### Supplied records

------------------------------------------------------------

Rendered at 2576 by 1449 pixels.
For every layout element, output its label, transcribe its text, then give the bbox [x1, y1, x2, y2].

------------------------------------------------------------

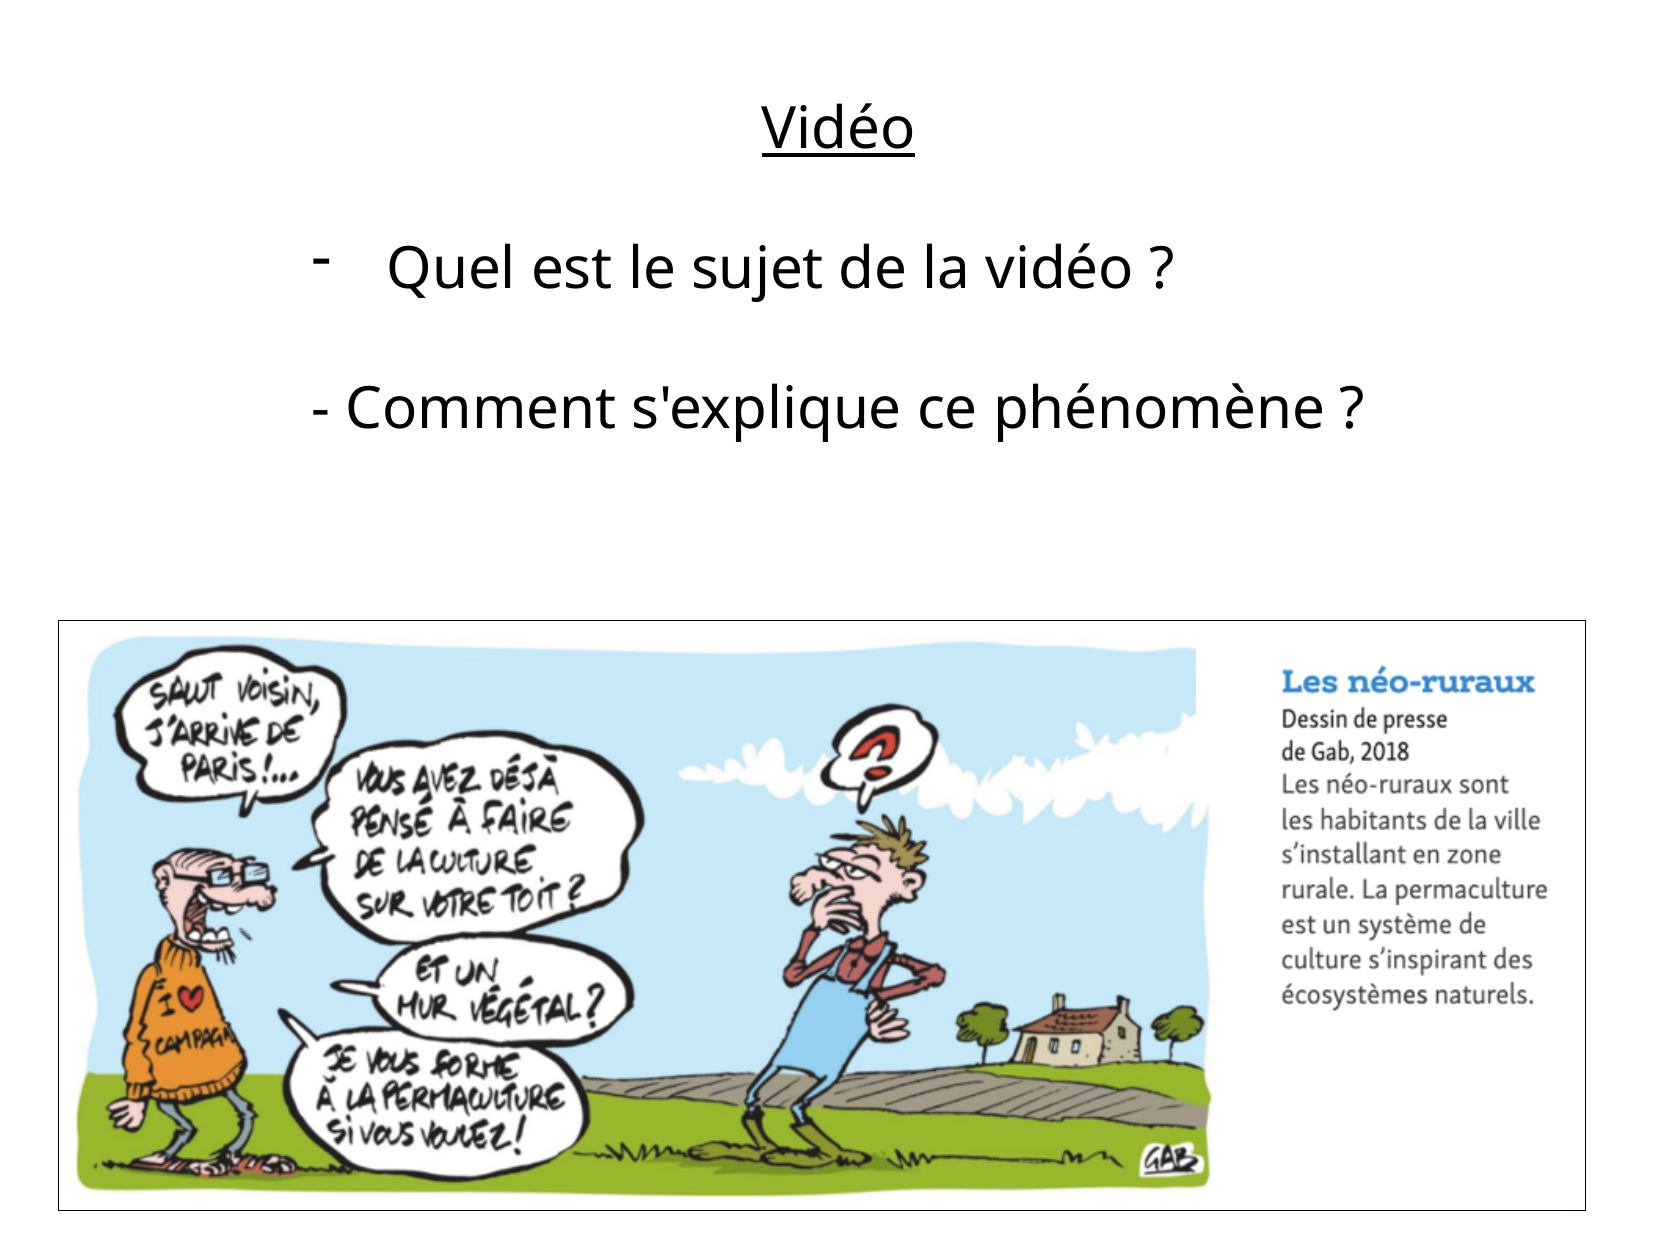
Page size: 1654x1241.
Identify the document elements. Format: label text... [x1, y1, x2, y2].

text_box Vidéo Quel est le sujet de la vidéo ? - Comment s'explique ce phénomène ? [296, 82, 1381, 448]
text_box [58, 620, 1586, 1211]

------------------------------------------------------------

### What is needed
After locating the line with "Page size: 1654x1241." in the material above, return it and each line after it exactly, ending at the line with "text_box [58, 620, 1586, 1211]".

### Task answer
Page size: 1654x1241.
Identify the document elements. Format: label text... [x1, y1, x2, y2].

text_box Vidéo Quel est le sujet de la vidéo ? - Comment s'explique ce phénomène ? [296, 82, 1381, 448]
text_box [58, 620, 1586, 1211]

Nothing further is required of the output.